Last summer, a subsidiary of Schlumberger Ltd., the international oil-services firm, looked at Boston Tech Center for its new research headquarters. In January, the firm decided to lease space on Memorial Drive near Kendall Square.

"That building was beautiful," said Anne Columbia, president of Columbia Group Realty Advisors Inc., a Boston firm that advised Schlumberger during its search.

But there was still the location issue. "The company's research scientists want to have easy daily interaction with the scientific community," she said.
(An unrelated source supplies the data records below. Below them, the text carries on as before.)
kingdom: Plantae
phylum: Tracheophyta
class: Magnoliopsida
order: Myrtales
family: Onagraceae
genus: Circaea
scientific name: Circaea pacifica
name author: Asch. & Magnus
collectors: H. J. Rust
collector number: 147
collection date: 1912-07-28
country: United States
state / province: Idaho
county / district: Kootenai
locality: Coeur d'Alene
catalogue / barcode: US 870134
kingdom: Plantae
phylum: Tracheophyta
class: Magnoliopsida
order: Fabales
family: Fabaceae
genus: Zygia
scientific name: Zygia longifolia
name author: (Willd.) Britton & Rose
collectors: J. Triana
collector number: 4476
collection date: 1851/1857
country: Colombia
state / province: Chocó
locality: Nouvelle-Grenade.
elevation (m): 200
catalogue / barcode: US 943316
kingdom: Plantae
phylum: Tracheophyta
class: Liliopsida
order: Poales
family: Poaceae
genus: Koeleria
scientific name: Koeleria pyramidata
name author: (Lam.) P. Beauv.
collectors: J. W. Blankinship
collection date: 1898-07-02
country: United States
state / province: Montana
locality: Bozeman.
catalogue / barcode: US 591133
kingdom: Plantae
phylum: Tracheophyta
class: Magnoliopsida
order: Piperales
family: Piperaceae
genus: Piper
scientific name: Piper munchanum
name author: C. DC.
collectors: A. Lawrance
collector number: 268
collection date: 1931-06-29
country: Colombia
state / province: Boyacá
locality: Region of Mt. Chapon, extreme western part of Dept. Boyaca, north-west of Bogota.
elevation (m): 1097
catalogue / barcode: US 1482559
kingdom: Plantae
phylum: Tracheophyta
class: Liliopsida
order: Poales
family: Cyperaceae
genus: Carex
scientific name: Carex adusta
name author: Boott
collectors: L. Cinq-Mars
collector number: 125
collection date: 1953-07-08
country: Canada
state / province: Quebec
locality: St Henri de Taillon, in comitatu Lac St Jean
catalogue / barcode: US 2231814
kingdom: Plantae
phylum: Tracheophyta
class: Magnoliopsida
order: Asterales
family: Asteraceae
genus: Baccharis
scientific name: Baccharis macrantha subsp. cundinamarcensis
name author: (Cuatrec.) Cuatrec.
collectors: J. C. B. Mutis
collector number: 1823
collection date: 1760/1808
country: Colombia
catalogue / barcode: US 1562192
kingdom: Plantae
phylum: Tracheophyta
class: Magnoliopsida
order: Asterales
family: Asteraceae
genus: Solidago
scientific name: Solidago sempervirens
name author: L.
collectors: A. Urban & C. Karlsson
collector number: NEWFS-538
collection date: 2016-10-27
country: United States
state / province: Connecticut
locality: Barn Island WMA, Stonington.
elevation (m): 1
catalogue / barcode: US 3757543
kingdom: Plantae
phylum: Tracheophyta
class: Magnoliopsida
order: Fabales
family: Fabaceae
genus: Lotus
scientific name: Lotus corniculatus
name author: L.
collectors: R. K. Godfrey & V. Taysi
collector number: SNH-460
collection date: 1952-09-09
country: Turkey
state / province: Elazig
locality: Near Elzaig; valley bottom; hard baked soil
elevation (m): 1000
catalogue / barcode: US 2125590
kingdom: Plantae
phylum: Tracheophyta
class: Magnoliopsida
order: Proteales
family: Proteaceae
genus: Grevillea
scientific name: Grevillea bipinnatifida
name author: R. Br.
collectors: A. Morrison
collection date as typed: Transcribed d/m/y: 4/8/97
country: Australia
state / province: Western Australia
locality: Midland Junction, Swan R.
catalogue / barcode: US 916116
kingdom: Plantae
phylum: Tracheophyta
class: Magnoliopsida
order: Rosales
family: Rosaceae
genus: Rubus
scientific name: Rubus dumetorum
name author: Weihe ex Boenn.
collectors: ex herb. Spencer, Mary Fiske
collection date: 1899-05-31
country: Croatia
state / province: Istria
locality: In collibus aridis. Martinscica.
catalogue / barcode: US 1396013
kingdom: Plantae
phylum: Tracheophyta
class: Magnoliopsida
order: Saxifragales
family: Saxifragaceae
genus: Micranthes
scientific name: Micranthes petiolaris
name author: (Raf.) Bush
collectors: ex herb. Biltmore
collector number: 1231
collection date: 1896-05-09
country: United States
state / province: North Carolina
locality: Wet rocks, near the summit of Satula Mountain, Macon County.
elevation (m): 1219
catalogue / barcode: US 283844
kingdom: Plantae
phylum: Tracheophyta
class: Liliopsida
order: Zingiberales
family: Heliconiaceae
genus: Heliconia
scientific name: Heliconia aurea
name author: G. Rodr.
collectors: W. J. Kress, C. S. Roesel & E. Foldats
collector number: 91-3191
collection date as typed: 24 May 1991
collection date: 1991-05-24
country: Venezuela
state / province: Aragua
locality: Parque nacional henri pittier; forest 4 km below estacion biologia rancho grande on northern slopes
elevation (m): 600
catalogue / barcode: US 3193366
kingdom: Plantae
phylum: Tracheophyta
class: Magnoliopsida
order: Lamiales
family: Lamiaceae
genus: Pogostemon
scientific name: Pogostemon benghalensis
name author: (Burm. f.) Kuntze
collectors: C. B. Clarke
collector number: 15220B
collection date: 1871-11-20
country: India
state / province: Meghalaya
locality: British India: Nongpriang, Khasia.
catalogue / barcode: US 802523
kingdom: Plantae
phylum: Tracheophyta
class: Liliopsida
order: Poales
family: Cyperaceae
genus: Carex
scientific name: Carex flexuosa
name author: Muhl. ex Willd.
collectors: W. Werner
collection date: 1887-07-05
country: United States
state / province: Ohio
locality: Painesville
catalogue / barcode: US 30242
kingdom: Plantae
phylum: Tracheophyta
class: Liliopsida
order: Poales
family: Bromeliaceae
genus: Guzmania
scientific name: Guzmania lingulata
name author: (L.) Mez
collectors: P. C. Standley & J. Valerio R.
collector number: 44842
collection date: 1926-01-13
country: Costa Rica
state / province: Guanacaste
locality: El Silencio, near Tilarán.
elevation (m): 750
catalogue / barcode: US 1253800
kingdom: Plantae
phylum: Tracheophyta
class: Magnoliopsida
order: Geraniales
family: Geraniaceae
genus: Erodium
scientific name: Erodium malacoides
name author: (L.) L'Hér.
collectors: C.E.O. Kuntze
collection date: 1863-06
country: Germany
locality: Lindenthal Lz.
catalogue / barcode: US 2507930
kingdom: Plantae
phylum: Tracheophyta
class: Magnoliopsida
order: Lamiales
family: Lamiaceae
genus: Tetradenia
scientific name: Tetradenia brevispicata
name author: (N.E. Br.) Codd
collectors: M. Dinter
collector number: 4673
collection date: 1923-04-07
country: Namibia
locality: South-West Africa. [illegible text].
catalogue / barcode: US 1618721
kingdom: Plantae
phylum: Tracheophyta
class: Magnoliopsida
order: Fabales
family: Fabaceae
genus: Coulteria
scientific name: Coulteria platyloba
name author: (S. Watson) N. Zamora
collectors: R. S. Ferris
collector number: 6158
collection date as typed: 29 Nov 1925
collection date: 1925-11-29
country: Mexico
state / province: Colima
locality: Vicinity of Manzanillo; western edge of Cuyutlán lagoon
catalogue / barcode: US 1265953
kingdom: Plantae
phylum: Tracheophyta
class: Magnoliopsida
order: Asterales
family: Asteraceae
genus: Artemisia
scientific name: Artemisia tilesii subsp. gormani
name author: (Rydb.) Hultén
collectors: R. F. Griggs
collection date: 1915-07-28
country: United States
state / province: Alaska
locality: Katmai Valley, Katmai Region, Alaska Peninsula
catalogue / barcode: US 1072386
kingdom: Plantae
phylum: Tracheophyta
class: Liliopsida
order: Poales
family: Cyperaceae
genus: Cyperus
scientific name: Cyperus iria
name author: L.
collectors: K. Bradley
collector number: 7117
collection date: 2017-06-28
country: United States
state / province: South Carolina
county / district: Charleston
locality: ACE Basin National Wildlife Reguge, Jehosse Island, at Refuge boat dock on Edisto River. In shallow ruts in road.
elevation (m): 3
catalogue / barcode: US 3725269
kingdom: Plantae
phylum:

Now Cabot's big hope is Harvard University, which is formulating plans to expand its campus in Allston, where it has vast real estate holdings that abut the Tech Center. But it could be years before the plans are clear, and even longer before the new academic centers sprout.

In the meantime, there is a glut of lab space.

Debra Gould, principal of Spaulding & Slye Colliers, a Boston real-estate services firm, said lab vacancies in Cambridge are at an all-time high of 24.6 percent. "Tenants have ample opportunity in this market before they have to consider looking at less desirable locations," she said.

Cabot's latest gambit to attract tenants: a proposed shuttle bus that would run to Cambridge and Longwood.

But the real hope is that Harvard will finalize its plans and confirm that Boston Tech Center isn't at the edge of a tired residential neighborhood, but in the middle of a burgeoning academic center. "Every day the Harvard plan comes closer to reality helps," said Doherty, Cabot's president.